Das operative Ergebnis (Ebit) sank um knapp 20 Prozent auf 234 Millionen Euro. 34 Millionen Euro kosteten Ceconomy die Managementwechsel auf der ersten und zweiten Führungsebene – unter anderem durch die Abgänge von Konzernchef Pieter Haas und Finanzvorstand Mark Frese, die nach einem Gewinneinbruch im vergangenen Geschäftsjahr das Unternehmen verlassen mussten.

Bereinigt um die Aufwendungen sowie ohne die Berücksichtigung der französischen Beteiligung Fnac Darty konnte Ceconomy das Ebit allerdings um 15 Millionen auf 269 Millionen Euro steigern. Die Stabilisierung sei dabei auch zum Teil auf Einmaleffekte zurückzuführen, hieß es. Der Umsatz des Unternehmens stieg im wichtigen Weihnachtsquartal um 1,7 Prozent auf knapp 6,9 Milliarden Euro.

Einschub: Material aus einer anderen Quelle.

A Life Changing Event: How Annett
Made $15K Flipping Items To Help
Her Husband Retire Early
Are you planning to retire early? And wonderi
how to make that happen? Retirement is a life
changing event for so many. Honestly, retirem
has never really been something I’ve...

Ceconomy habe Marktanteile hinzugewonnen, erklärte Interims-Finanzvorstand Bernhard Düttmann. Die Prognose für das Gesamtjahr bekräftigte das Unternehmen. Der angestrebte Konzernumbau werde die Entwicklung dabei belasten. Das Maßnahmenpaket will Ceconomy spätestens mit der Veröffentlichung der Zahlen zum zweiten Quartal Ende Mai vorstellen.

Update: Analyst Tushar Jain von Goldman Sachs führte die Entwicklung vor allem auf die Werbekampagne zum "Black Friday" zurück, die besser als im Vorjahr gelaufen sei. Wegen der nur beibehaltenen Jahresziele von Ceconomy rechnet er allerdings nicht mit sonderlich steigenden Konsensschätzungen.

An der Börse zeigt sich für die Ceconomy-Aktie nach dem Kurseinbruch am Vortag von 5,5 Prozent allerdings am Freitag nun ein deutliches Plus von über 17 Prozent. Die Papiere überwanden dabei auch die 90-Tage-Linie, die aktuell bei rund 4,12 Euro liegt und unter charttechnisch interessierten Anlegern ein wichtiger Indikator für den mittelfristigen Trend ist (siehe Chart unten).

Bei knapp unter 6 Euro wartet allerdings bereits der nächste Widerstand: die 200-Tage-Linie, die den längerfristigen Trend indiziert. Ein Sprung auch über diese Linie könnte ein Befreiungsschlag für das Papier bedeuten, das zwischen Anfang 2018 und Anfang 2019 insgesamt fast 80 Prozent an Wert eingebüßt hatte. Zudem gilt es zuvor noch die Kurslücke unter 5,70 Euro aus dem Oktober zu schließen.